Dimsdale and colleagues examined whether sleep disruptions, verified by polysomnography, were associated with increased levels of prothrombotic factors previously shown to predict the risk of coronary artery disease. The findings are published in the medical journal Chest.

A polysomnograph, conducted in a sleep laboratory, involves the measurement of brain waves to record sleep cycles and stages, plus monitoring muscle activity, eye movement, breathing rate, blood pressure, blood oxygen levels and heart rate. The patient is also directly observed during sleep.

A total of 135 unmedicated subjects, an average of 37 years old, without a history of sleep disorders underwent full-night polysomnography. The researchers also recorded blood levels of factors associated with blood clotting and oxygen saturation. In their analyses, they accounted for the effects of age, gender, ethnicity, body mass index, blood pressure, and smoking history.

The investigators found that a higher score on total arousal index and longer periods of wakefulness interrupting sleep were associated with higher levels of the von Willebrand Factor antigen and soluble tissue factor antigen, respectively, both of which are linked with blood coagulation.

An association was also observed between average oxygen saturation levels of less than 90 percent and the plasminogen activator inhibitor antigen, also involved in coagulation, although this relationship was not statistically significant.

"Our findings suggest that sleep disruptions, even in a relatively healthy population, are associated with a prothrombotic state that might contribute to coronary artery disease," the authors conclude.

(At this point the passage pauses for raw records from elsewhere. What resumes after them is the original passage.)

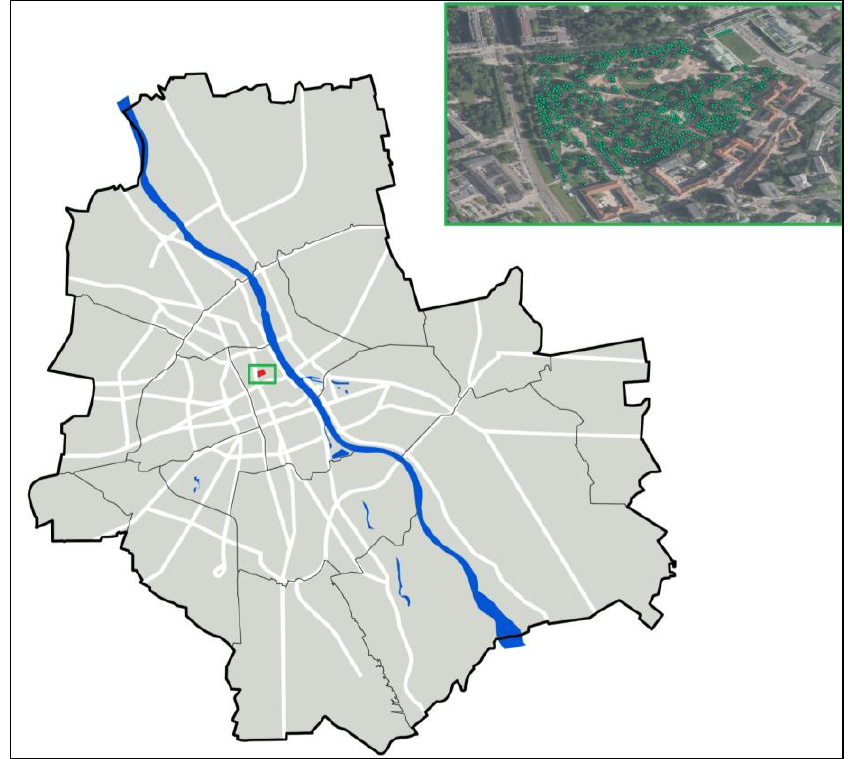
Fig. 1. The surveyed area - Krasiński Gardens (Warsaw, Poland) (source: author’s own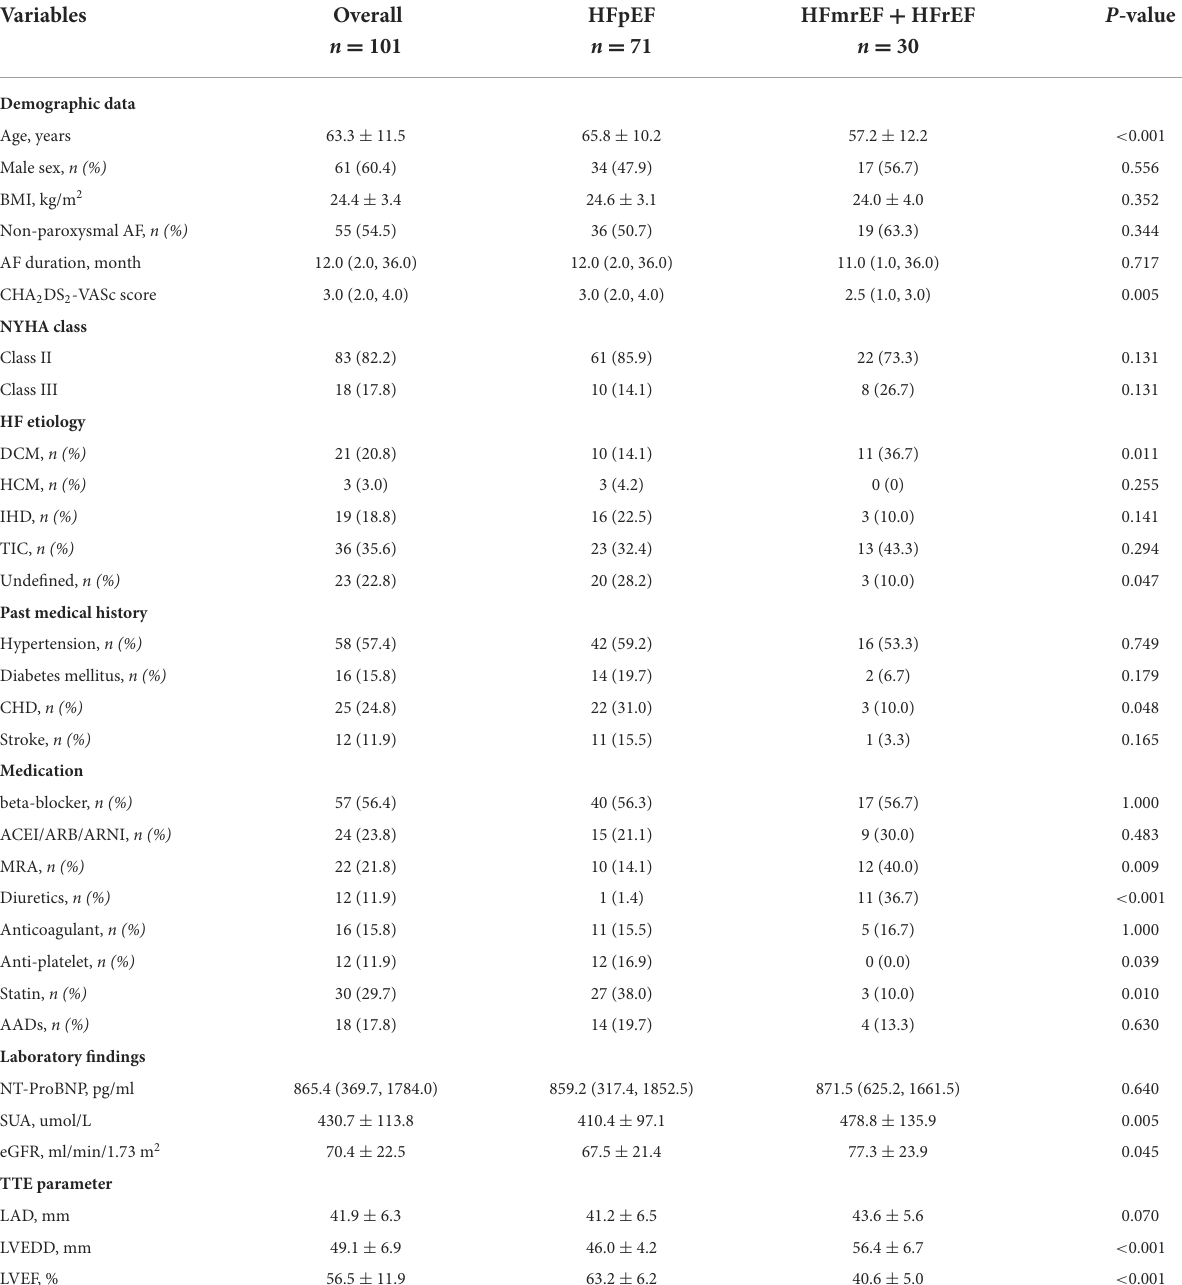
TABLE 1 The baseline characteristics of the study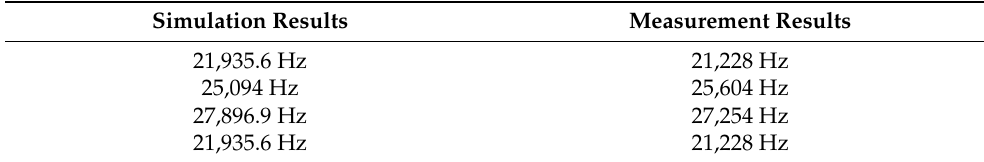
Table 2. Natural frequencies of the blade.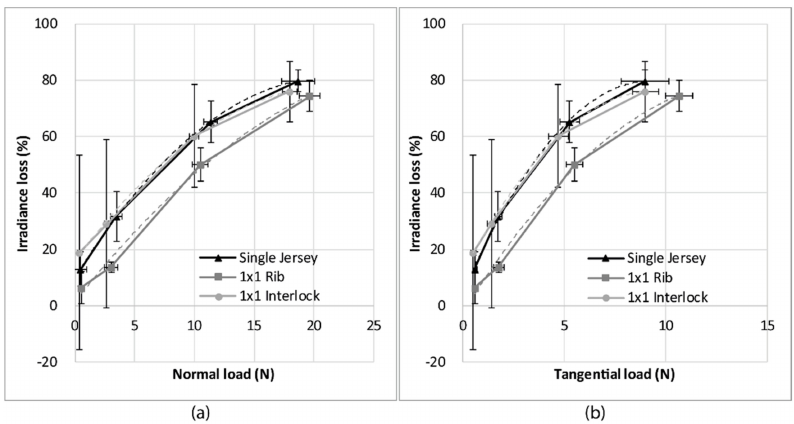
Figure 13. Evolution of the irradiance loss relative to ( a ) the normal load applied and ( b ) the tangential load for the three knitted fabrics, with the error bars representing the standard deviation.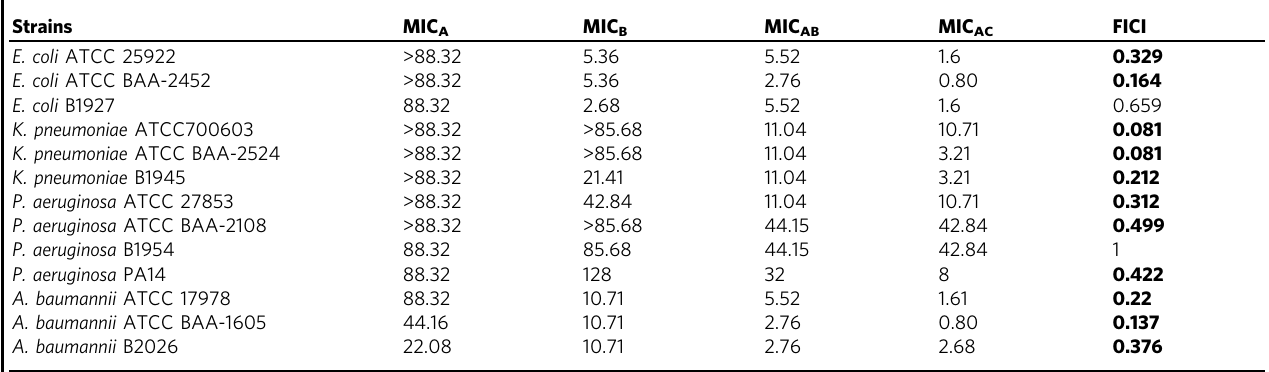
Table 4 Combined activity of D-11 and vancomycin ( µ M) against an extended panel of MDR Gram-negative clinical isolated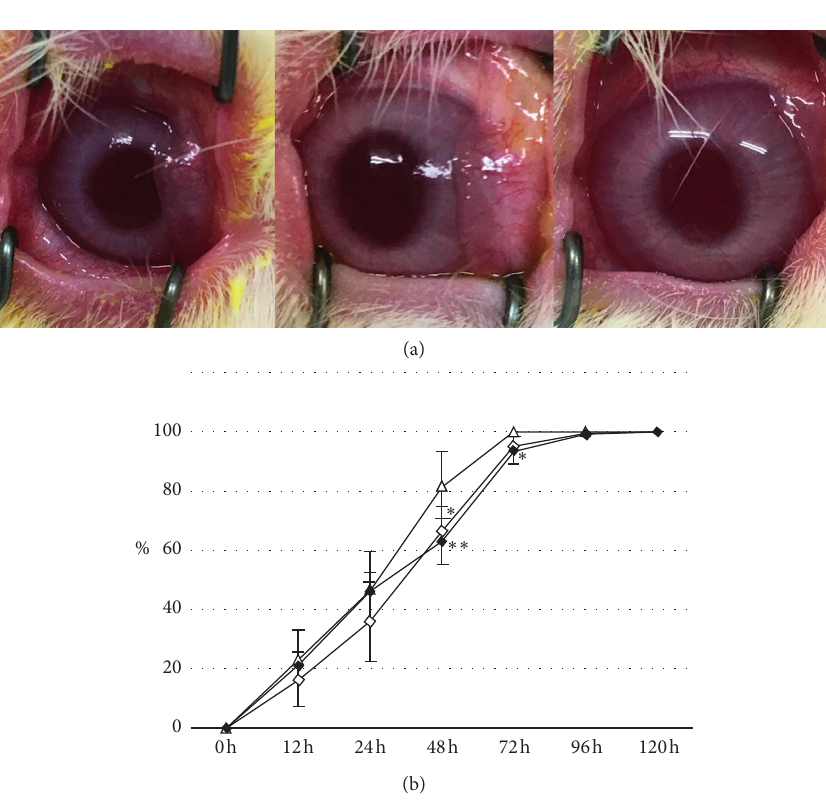
Figure 3: Corneal wound healing of eyes treated with D-PRP and T-PRP. (a) Representative clinical findings of the cornea after treatment with control (A), D-PRP (B), and T-PRP (C). (b) Comparison of wound healing rate between PRP treatment and control. Opened triangle, control; opened rhombuses, D-PRP; closed rhombuses, T-PRP. ∗ P < 0.05 and ∗∗ P < 0.01. Data represent mean ± standard deviation (SD) ( n �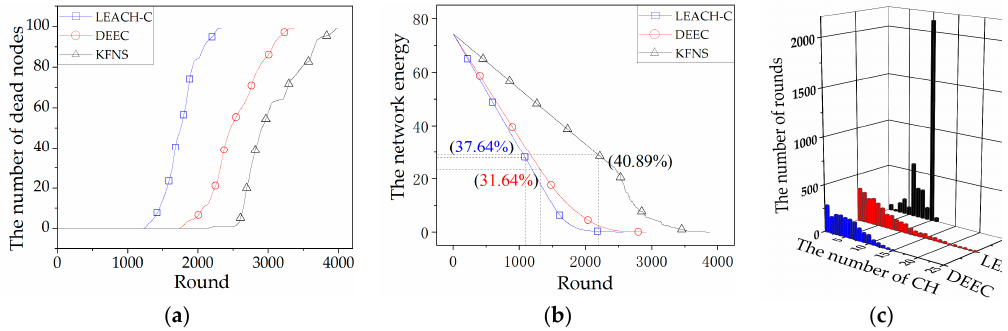
Figure 7. ( a ) The curves of dead node number by rounds; ( b ) network energy consumption; ( c ) number of cluster heads and boundary nodes.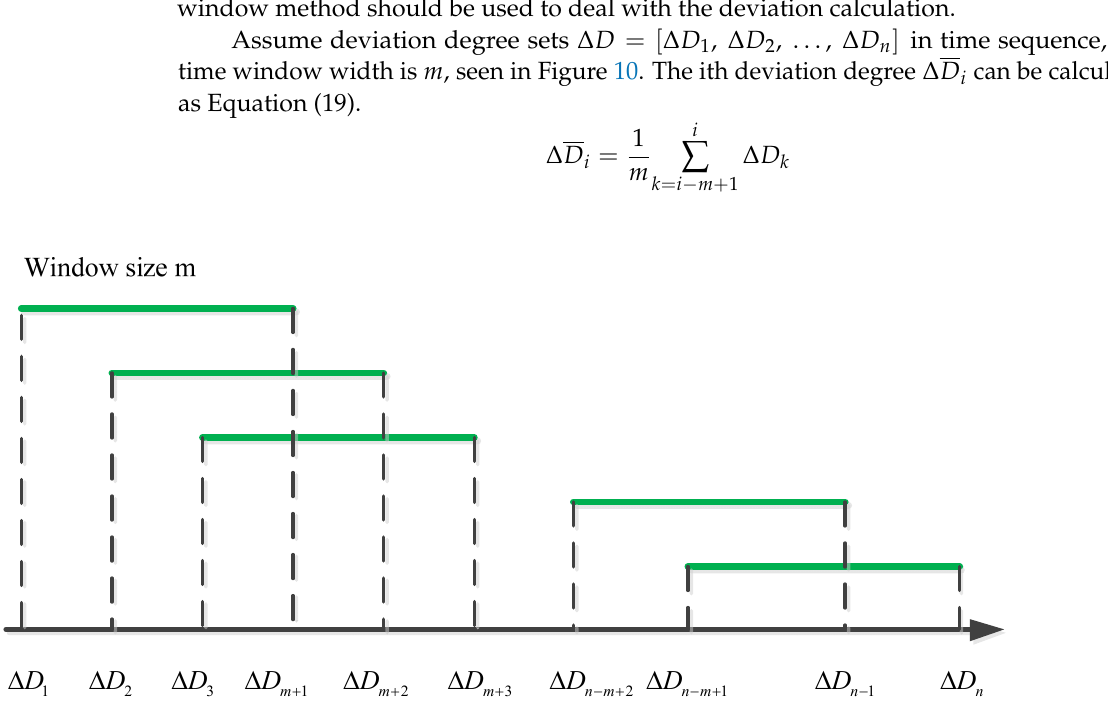
Figure 10. Deviation degree values in sliding time window.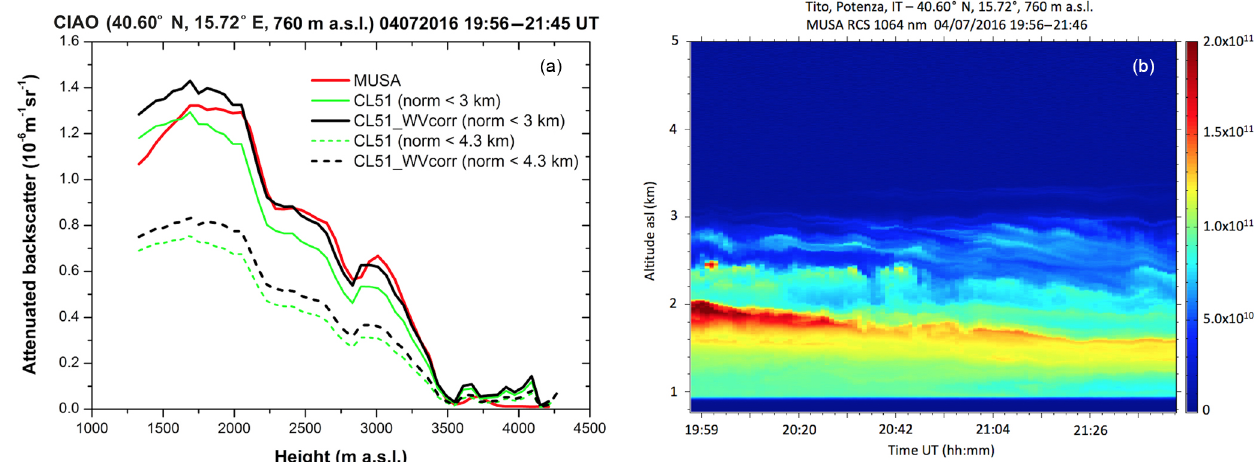
Figure 9. (a) Comparison between the attenuated backscatter vertical profiles retrieved from MUSA and CL51 on 4 July 2016 from 19:56 to 21:45UT and obtained using two different normalization ranges, the first below 3km (solid lines) and the second below 4.3km (dashed lines); both the raw calibrated profiles and the water vapor calibrated corrected profiles are shown. (b) Time series of the RCS measured with MUSA at 1064nm during the same time period used to create the average profiles in panel (a)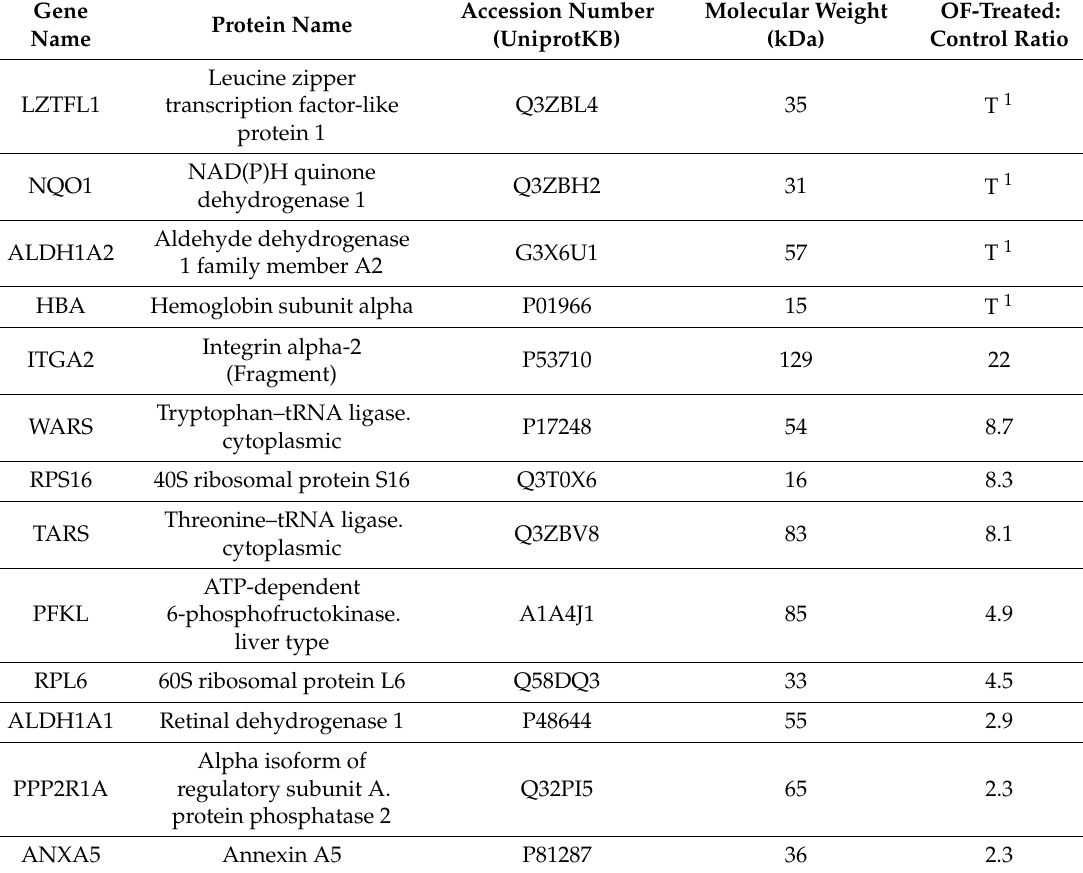
Table 1. Proteins identified as interacting with embryos at the 4–6 cell stage.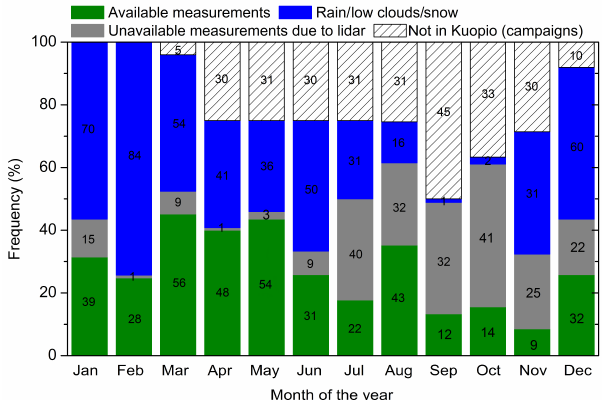
Figure 4. Monthly percentages of nighttime profiles for the pe- riod between 15 November 2012 and 31 August 2016. The mea- surements have been categorized depending on their availability as: available, unavailable measurements due to lidar, not in Kuo- pio (campaigns) and unavailable due to rain/low clouds/snow. The numbers on top of the color bars indicate the number of profiles for each category.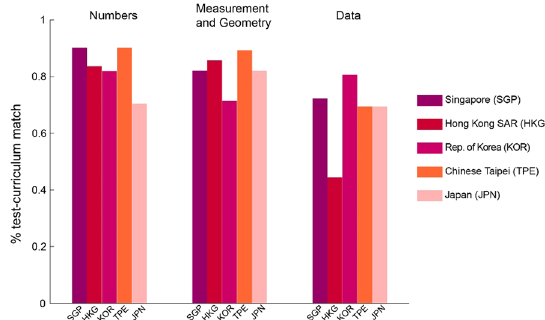
Fig. 6 Match between TIMSS 2019 assessment items and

In western countries, sleep problems are a more and more common problem owing to lifestyle and environmental factors. Sleep disturbance is one of the most serious effects of environmental noise.Children are more vulnerable to environmental risks than adults because they have often less control over their environment and behave differently than adults.

Individuals vary in their need for sleep. Some people require nine or more hours of sleep per night, while others may not feel deprived after just five hours of sleep. But the average adult requires seven to eight hours of sleep per night. No matter how much sleep you need, if you don't get enough, you will suffer the effects of sleep deprivation.

Besides problems of mental health, a variety of reasons can lead to development of sleep problems, for example, spending the night at an unfamiliar place, using stimulants like coffee, tea, chocolate in the late afternoon or evening, or drugs containing stimulants, which arouse a person. In addition to these, any painful condition or chronic illness can lead to sleep problems and once it happens, it can become a sort of "habit" which might be difficult to break.